Sollte eine Kreditkarte einmal verloren gehen, muss eine sofortige Sperrung erfolgen. Dafür lässt sich prinzipiell der Sperrnotruf unter der Rufnummer 0049 116 116 erreichen – jederzeit. Diese Rufnummer ist allerdings nicht kostenlos, was unter Umständen problematisch sein kann. Ist auf einer in Kanada gekauften Prepiad-SIM-Karte kein Guthaben mehr vorhanden, sollte eine der folgenden Nummern gewählt werden, die auch für den Anrufer kostenfreies R-Gespräche erlauben:

– Visa Deutschland: +1 (0) 410 581 9994
– MasterCard (ehemals EuroCard): +1 636 7227 111

Dabei sollten Reisende beachten, dass eine Entsperrung der Karte nicht mehr möglich ist. Sofern sich die Kreditkarte wieder auffindet, bleibt sie unbrauchbar.

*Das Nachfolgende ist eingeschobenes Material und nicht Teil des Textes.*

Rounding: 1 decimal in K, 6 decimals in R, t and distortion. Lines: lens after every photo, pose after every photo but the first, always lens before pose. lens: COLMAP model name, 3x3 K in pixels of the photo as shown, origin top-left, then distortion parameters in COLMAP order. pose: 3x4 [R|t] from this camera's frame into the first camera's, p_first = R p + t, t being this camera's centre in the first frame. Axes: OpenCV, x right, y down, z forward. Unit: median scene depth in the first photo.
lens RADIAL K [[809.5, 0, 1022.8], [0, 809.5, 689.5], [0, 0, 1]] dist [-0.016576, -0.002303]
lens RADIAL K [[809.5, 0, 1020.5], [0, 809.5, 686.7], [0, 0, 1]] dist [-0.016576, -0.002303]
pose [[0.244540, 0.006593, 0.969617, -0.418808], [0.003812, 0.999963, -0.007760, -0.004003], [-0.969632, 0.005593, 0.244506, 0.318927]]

Bei einigen Kreditkartenanbietern ist die Ausstellung einer neuen Karte auch ins Ausland zulässig, was allerdings mit teils erheblichen Gebühren verbunden ist. Außerdem muss davon ausgegangen werden, dass die Ausstellung und Übermittlung einige Tage in Anspruch nimmt. Wer alleine unterwegs ist, sollte aus diesem Grund nach Möglichkeit eine zweite Kreditkarte mitführen, die unabhängig von der anderen Kreditkarte aufbewahrt wird.

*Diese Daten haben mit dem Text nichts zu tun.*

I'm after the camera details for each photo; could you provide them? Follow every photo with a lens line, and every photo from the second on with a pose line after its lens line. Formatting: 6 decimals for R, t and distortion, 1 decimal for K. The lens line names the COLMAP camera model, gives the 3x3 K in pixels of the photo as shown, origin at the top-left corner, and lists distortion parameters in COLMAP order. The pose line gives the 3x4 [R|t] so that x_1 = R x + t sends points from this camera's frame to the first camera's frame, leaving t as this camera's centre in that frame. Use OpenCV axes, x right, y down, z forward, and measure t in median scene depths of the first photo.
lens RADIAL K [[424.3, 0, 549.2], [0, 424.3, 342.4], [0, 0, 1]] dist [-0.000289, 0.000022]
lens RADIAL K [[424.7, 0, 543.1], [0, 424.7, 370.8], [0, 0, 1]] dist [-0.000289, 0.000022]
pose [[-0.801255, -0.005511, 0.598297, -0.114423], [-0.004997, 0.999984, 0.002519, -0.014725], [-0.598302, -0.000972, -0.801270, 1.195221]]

Freunde können Geld schicken

Wenn dennoch alle Zahlungsmittel verloren gegangen sind, bestehen weitere Möglichkeiten, den Urlaub fortführen zu können. Der Zahlungsdienstleister erlaubt einfache, schnelle Transaktionen ins Ausland. Dabei können Freunde oder Verwandte in der Heimat Geld versenden, welches per SWIFT-Zahlung oder Überweisung sofort ausgezahlt wird. In anderen Staaten ist sogar eine Barauszahlung durch Banken oder Postämter Teil des Services. Natürlich kann auch eine konventionelle Banküberweisung beauftragt werden, im internationalen Zahlungsverkehr fallen allerdings hierfür hohe Gebühren an – durchschnittlich müssen mehr als 12 % des Zahlungsbetrages an Gebühren abgeführt werden.

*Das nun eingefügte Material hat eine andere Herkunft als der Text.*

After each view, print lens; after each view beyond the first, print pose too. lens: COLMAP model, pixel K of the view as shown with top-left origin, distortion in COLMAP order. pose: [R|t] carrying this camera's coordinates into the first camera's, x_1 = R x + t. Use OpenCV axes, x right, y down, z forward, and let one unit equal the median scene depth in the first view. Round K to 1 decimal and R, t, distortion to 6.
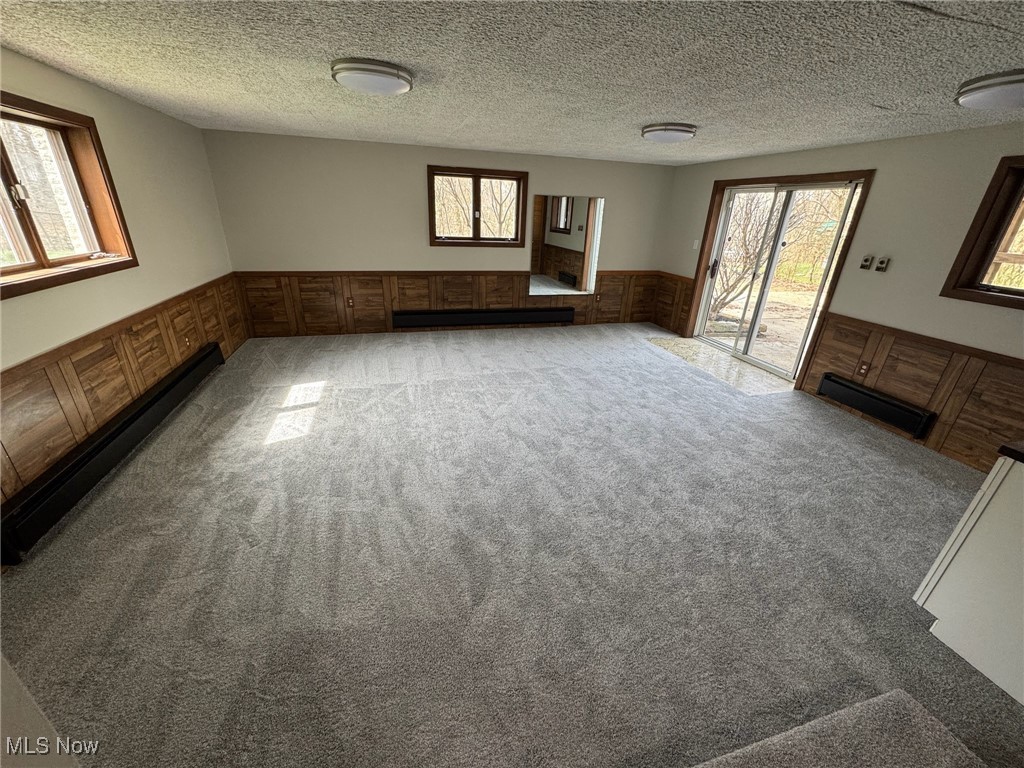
lens RADIAL K [[408.9, 0, 509.7], [0, 408.9, 385.1], [0, 0, 1]] dist [0.006710, -0.000949]
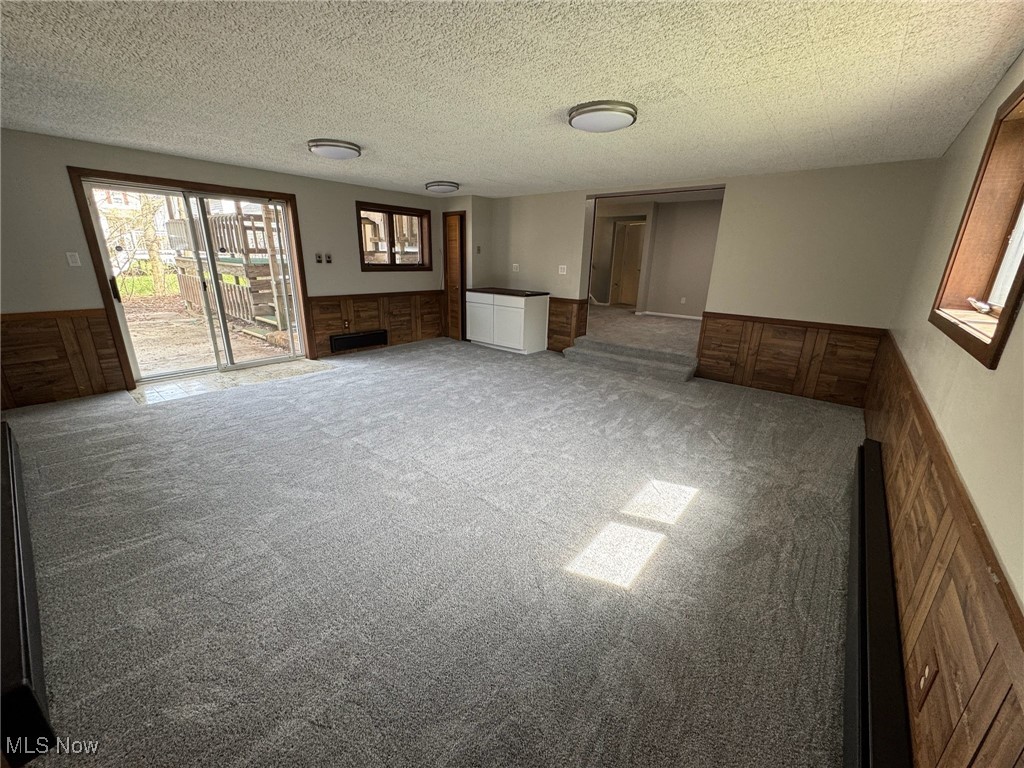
lens RADIAL K [[408.9, 0, 511.3], [0, 408.9, 383.4], [0, 0, 1]] dist [0.006710, -0.000949]
pose [[-0.557360, -0.298559, 0.774734, -0.766527], [0.286186, 0.806842, 0.516821, -0.481139], [-0.779389, 0.509773, -0.364258, 1.182071]]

Generalskonsulate oder Botschaft hilft in Notfällen




Als weitere Alternative steht noch die Deutsche Botschaft in Ottawa oder eines der vier Generalskonsulate in Montreal, Toronto oder Vancouver zur Wahl. Hier können im Notfall Überbrückungsahlungen geleistet werden, außerdem lassen sich natürlich neue Dokumente ausstellen – die bei einem Verlust der Kreditkarte häufig mit verloren gehen. Der Urlaub ist damit allerdings beendet, denn beglichen werden nur die direkten Kosten, die im Rahmen einer Rückreise entstehen. Selbst verständlich müssen diese Kosten anschließend auch zurückgezahlt werden. Die Deutsche Post scheidet ebenso aus, wenn es um eine Finanzierung des Urlaubes geht: Zwar gibt es einen Wertbrief, das Versenden von Bargeld ins Ausland wird dennoch ausgeschlossen. Kanada-Reisende sollten also zunächst gut auf die Zahlungsmittel aufpassen – sonst kann der Urlaub ein schnelles Ende finden.